You would do better to stay away from the Chinese motors altogether if you can afford to. They are a low price because they are cheaply made. That presents itself in various ways, they are generally still quite reliable but their operating parameters are variable in that the steps can be uneven sizes and the current they will handle can vary within a motor for each of the coils along with the torque they produce per winding. Microstepping is where they really fail, the steps are hugely varied.

As steppers are very reliable and rarely fail unless they are dismantled buy second hand. The cheapest way is to buy bits of a machine with them on usually.

Stuff like this though this isn't a stepper.
http://www.ebay.co.uk/itm/2719217173...%3AMEBIDX%3AIT

----------


## DBFIU

I wasnt planning on buy something like that. 

These guys will be my supplier, they seem pretty popular.

http://www.smw3d.com/

I will also be using www.openbuilds.com for a lot of parts and direction.

openbuilds has tons of bundles of parts for reasonable price. check them out

----------


## ZorAxe

> ...Also, are you saying these motors have a a sort of dyno graph? One NEMA 23 can make more or less torque at 2 amps vs another NEMA 23?...


In a way yes there should be a graph that will show the different torque and what the amount of current drawn is at the particular torque figure. If I remember correctly, "The torque generated a the motor is proportional to the amount of current flowing through the motor." Basically what I meant is find 23's that will give you the most for their values:

Lets make an example:
You have 2 NEMA 23's. 
-----------
Motor A has 4.0Nm holding torque at 6A
Motor B has 1.6Nm holding torque at 2A
-----------
On paper it seems as Motor A is more powerful (and it is) but if your driver can only supply 2A then it's not possible to run the motor at full torque.
If I'm correct in saying torque is proportional to current then Motor A will only push out 1.33Nm torque at 2A, making it less powerful then Motor B.

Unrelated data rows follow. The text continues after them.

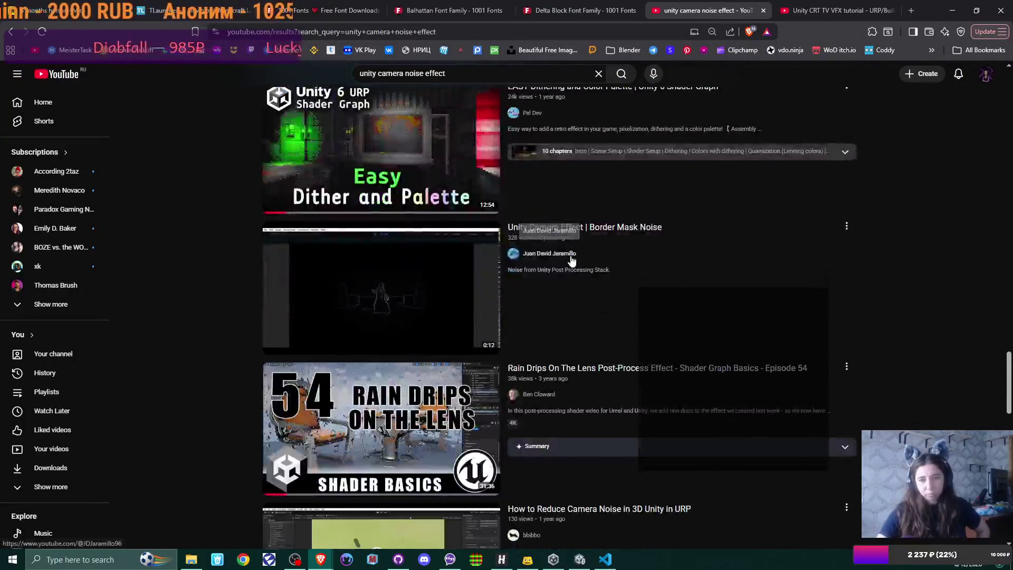
pyautogui.moveTo(585, 331)
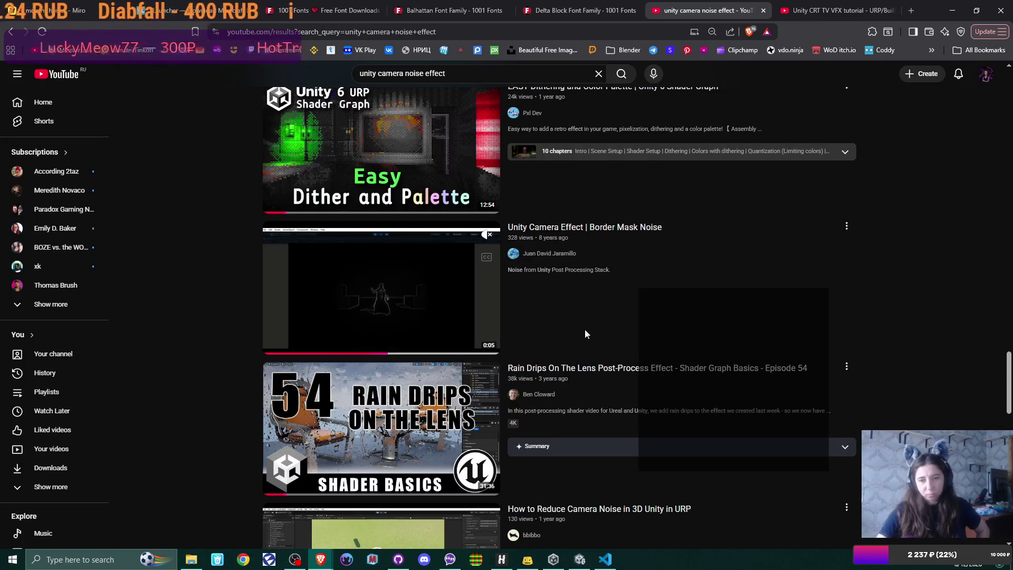
# Open 'Grain Effect in Unity Explained!' in a new tab and start watching it.
pyautogui.scroll(-1, 585, 334)
pyautogui.scroll(-2, 585, 334)
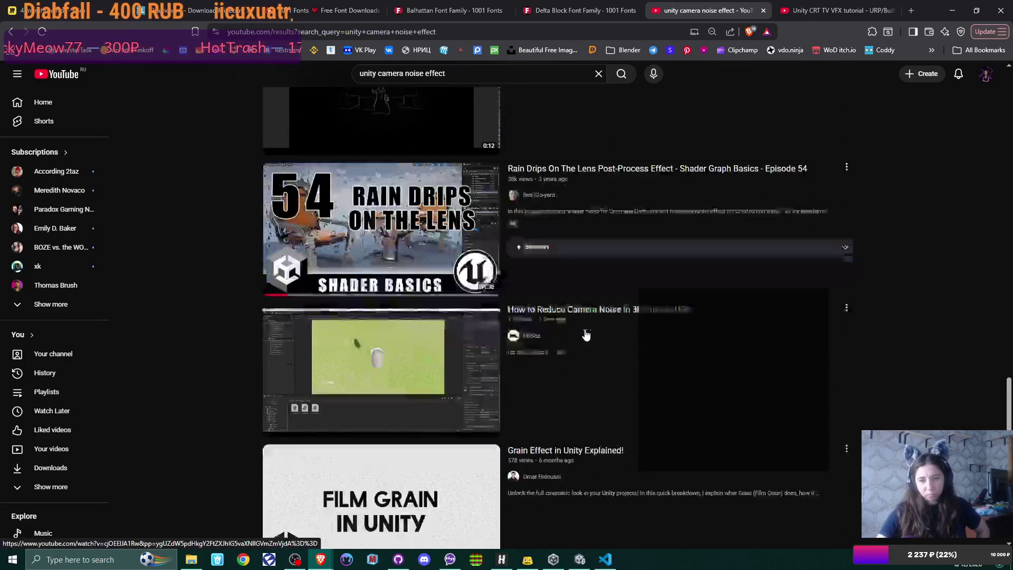
pyautogui.scroll(-1, 585, 335)
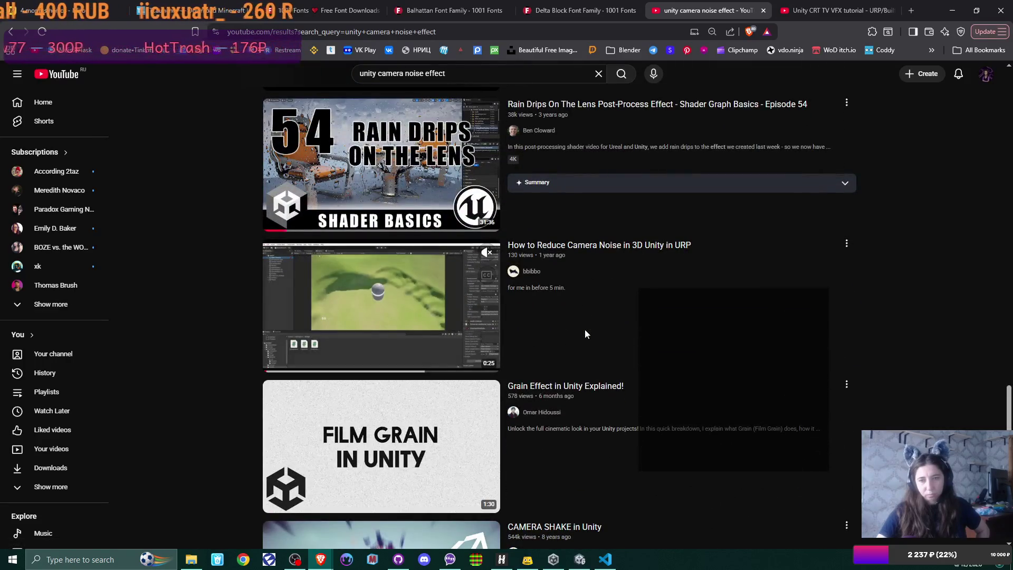
pyautogui.scroll(-1, 584, 333)
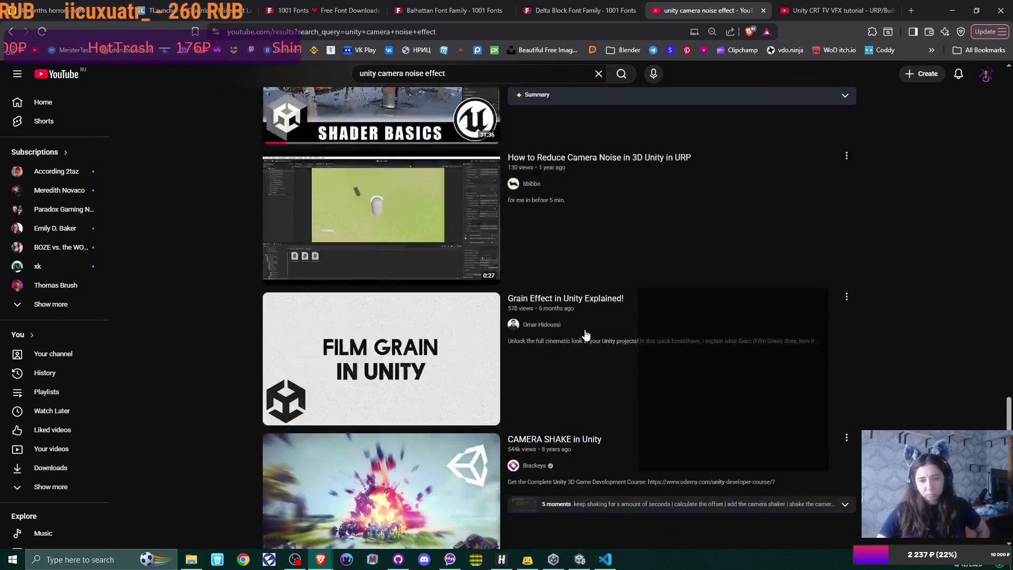
pyautogui.scroll(-1, 585, 333)
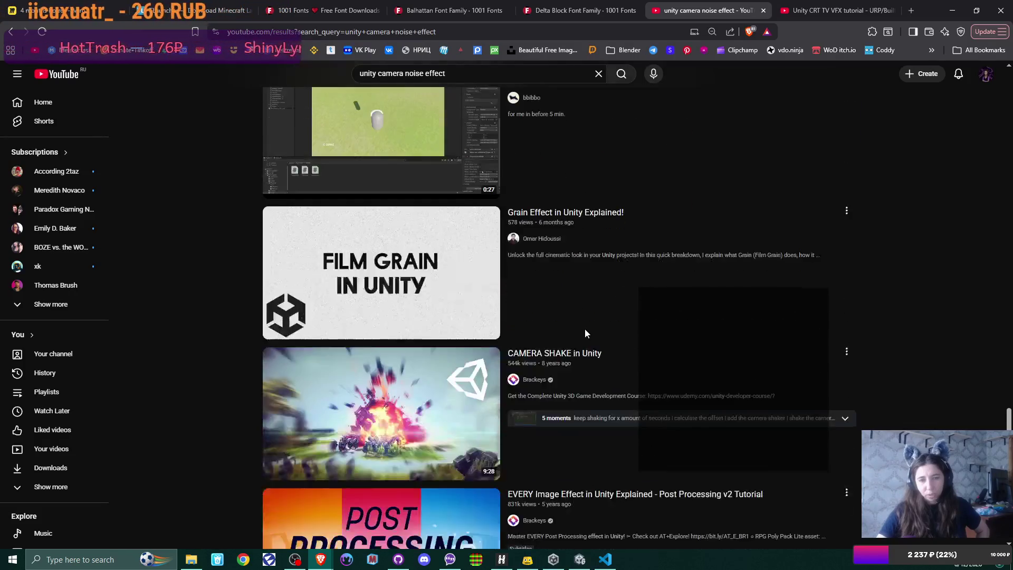
pyautogui.middleClick(551, 214)
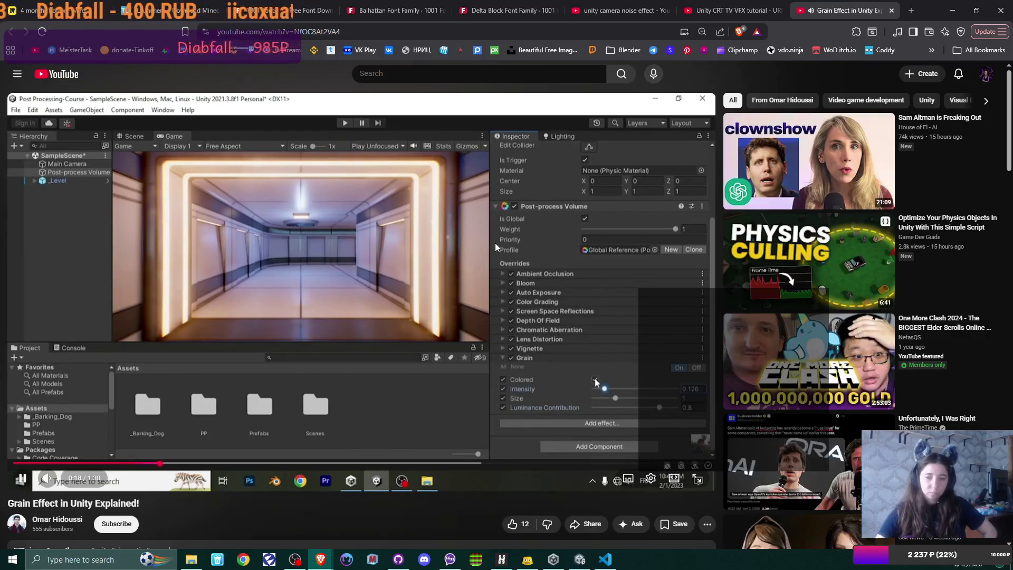
# Pause the grain tutorial at its volume settings and switch back to the Unity editor.
pyautogui.click(559, 270)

I stand to be corrected in the above statement, and please do correct me if I'm wrong. It's just something I came across when I was choosing motors for my CNC engraver. So keep those calculations in mind when looking for motors. Your drivers limited to 2A and that plays a big part.

----------


## DBFIU

> In a way yes there should be a graph that will show the different torque and what the amount of current drawn is at the particular torque figure. If I remember correctly, "The torque generated a the motor is proportional to the amount of current flowing through the motor." Basically what I meant is find 23's that will give you the most for their values:
> 
> Lets make an example:
> You have 2 NEMA 23's. 
> -----------
> Motor A has 4.0Nm holding torque at 6A
> Motor B has 1.6Nm holding torque at 2A
> -----------
> On paper it seems as Motor A is more powerful (and it is) but if your driver can only supply 2A then it's not possible to run the motor at full torque.
> ...


That would be assuming the current/torque relationship is linear, and if you interpolated it linearly then yes I see what you mean. But what if the curve is not straight?

Maybe I am overthinking this part of the plan..

Either way thank you for the input, it is always appreciated.

----------


## Mjolinor

He is correct. One of the reasons for that is if you make a motor that has  max say of 2 amps then it does not get as hot and expand as much as a motor that is designed to take say 4 amps. Because of that the 4 amp motor has bigger clearances between the rotor and the stator and magnetic fields in air cost a lot in terms of power

----------